YOUR TASK
Output the listing exactly, without its pictures.

○ ○ ○ ○

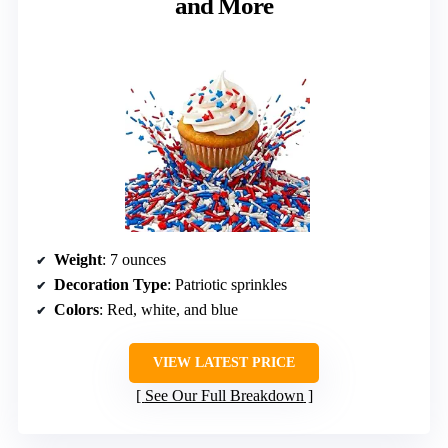
and More
Weight
: 7 ounces
Decoration Type
: Patriotic sprinkles
Colors
: Red, white, and blue
VIEW LATEST PRICE
See Our Full Breakdown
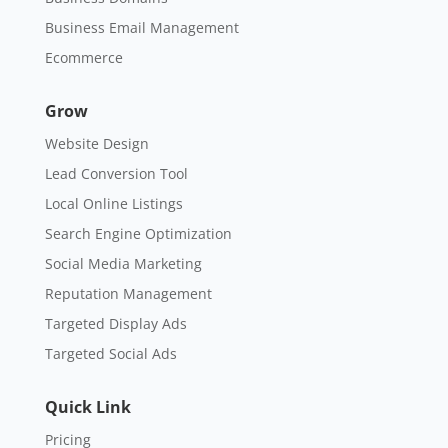
Business Email Management
Ecommerce
Grow
Website Design
Lead Conversion Tool
Local Online Listings
Search Engine Optimization
Social Media Marketing
Reputation Management
Targeted Display Ads
Targeted Social Ads
Quick Link
Pricing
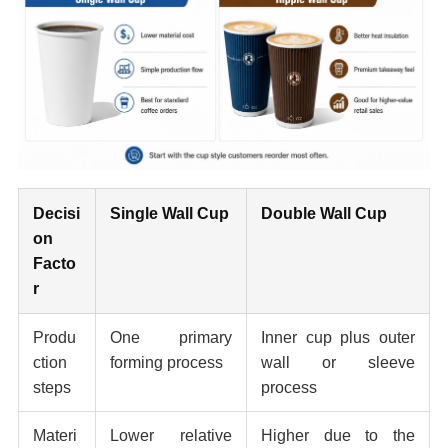
Decisi
Single Wall Cup
Double Wall Cup
on
Facto
r
Produ
One primary
Inner cup plus outer
ction
forming process
wall or sleeve
steps
process
Materi
Lower relative
Higher due to the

○ ○ ○ ○

TASK ANSWER
and More
Weight
: 7 ounces
Decoration Type
: Patriotic sprinkles
Colors
: Red, white, and blue
VIEW LATEST PRICE
See Our Full Breakdown
Business Email Management
Ecommerce
Grow
Website Design
Lead Conversion Tool
Local Online Listings
Search Engine Optimization
Social Media Marketing
Reputation Management
Targeted Display Ads
Targeted Social Ads
Quick Link
Pricing
Decisi
Single Wall Cup
Double Wall Cup
on
Facto
r
Produ
One primary
Inner cup plus outer
ction
forming process
wall or sleeve
steps
process
Materi
Lower relative
Higher due to the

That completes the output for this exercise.